The Ideal Gas Law is a fundamental principle in chemistry that helps us understand the behavior of gases under different conditions. It is represented by the equation: \[ PV = nRT \]

• P stands for the pressure of the gas.
• V is the volume of the gas.
• n is the number of moles of the gas.
• R is the ideal gas constant, approximately 0.0821 L⋅atm/mol⋅K.
• T is the temperature of the gas in Kelvin.

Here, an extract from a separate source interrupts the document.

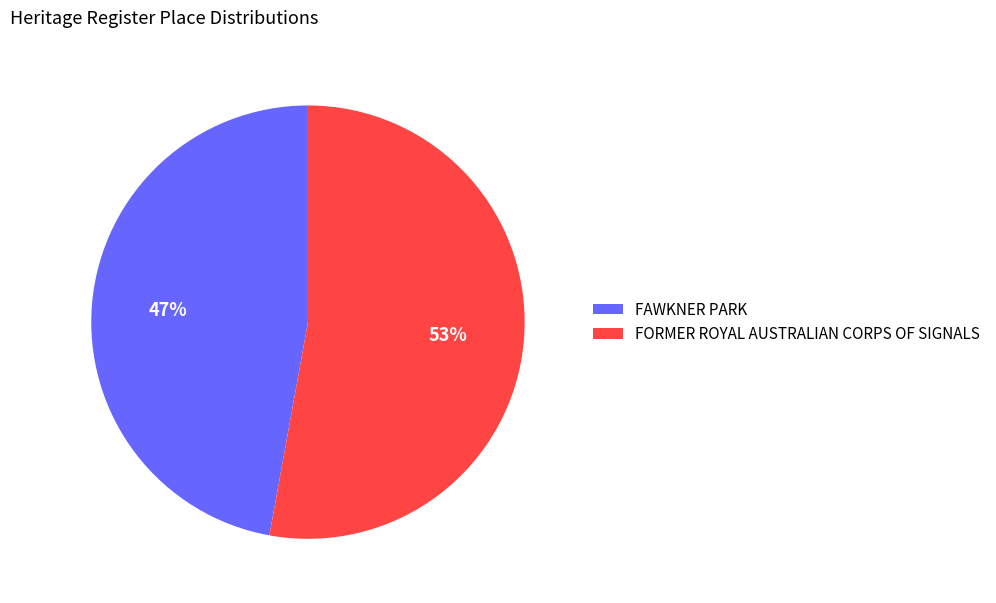

Does FORMER ROYAL AUSTRALIAN CORPS OF SIGNALS account for over 50% of the chart?

Yes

This equation allows us to calculate any one of these properties if the other three are known.
In the exercise, we used the Ideal Gas Law to determine the pressure that the oxygen in the tank must have under given conditions. First, it was essential to convert the temperature from Celsius to Kelvin, as this is the standard unit used in the Ideal Gas Law. By rearranging the formula to solve for pressure \( P \), we could determine how much the pressure of the oxygen needed to be to facilitate the complete consumption of hydrazine in the reaction.

Chemical reactions involve the transformation of reactants into products as per a balanced chemical equation. In our given exercise, hydrazine (\(\mathrm{N}_2\mathrm{H}_4\)) reacts with oxygen (\(\mathrm{O}_2\)) to produce nitrogen (\(\mathrm{N}_2\)) and water (\(\mathrm{H}_2\mathrm{O}\)). This particular reaction is a combustion reaction, a type that typically involves a substance reacting with oxygen.
Balancing chemical equations ensure that the mass and number of atoms are conserved throughout the reaction. In this case, one mole of hydrazine reacts with one mole of oxygen to produce one mole of nitrogen and two moles of water. By understanding the stoichiometry of the reaction, we can predict the amounts of products formed from given quantities of reactants, and vice versa. This concept was crucial in the problem, as it enabled us to calculate the moles of oxygen needed to completely react with a specific amount of hydrazine.

Mole calculations allow us to shift from thinking about substances in terms of grams to thinking about them in terms of particles. The mole is a fundamental unit in chemistry, representing \(6.022 \times 10^{23}\) particles of a substance.
In the context of the exercise, we started by calculating the number of moles of hydrazine. By employing its molar mass (32.05 g/mol), we converted the mass of hydrazine (1.00 kg or 1000 g) into moles:\[ \text{Moles of } \mathrm{N}_2\mathrm{H}_4 = \frac{1000\, \text{g}}{32.05\, \text{g/mol}} \approx 31.2\, \text{mol} \]This result was then used in conjunction with the balanced chemical equation to determine the moles of oxygen needed. Mole calculations are essential in stoichiometry, providing a bridge between the macroscopic world we can observe and measure and the microscopic world of molecules and atoms.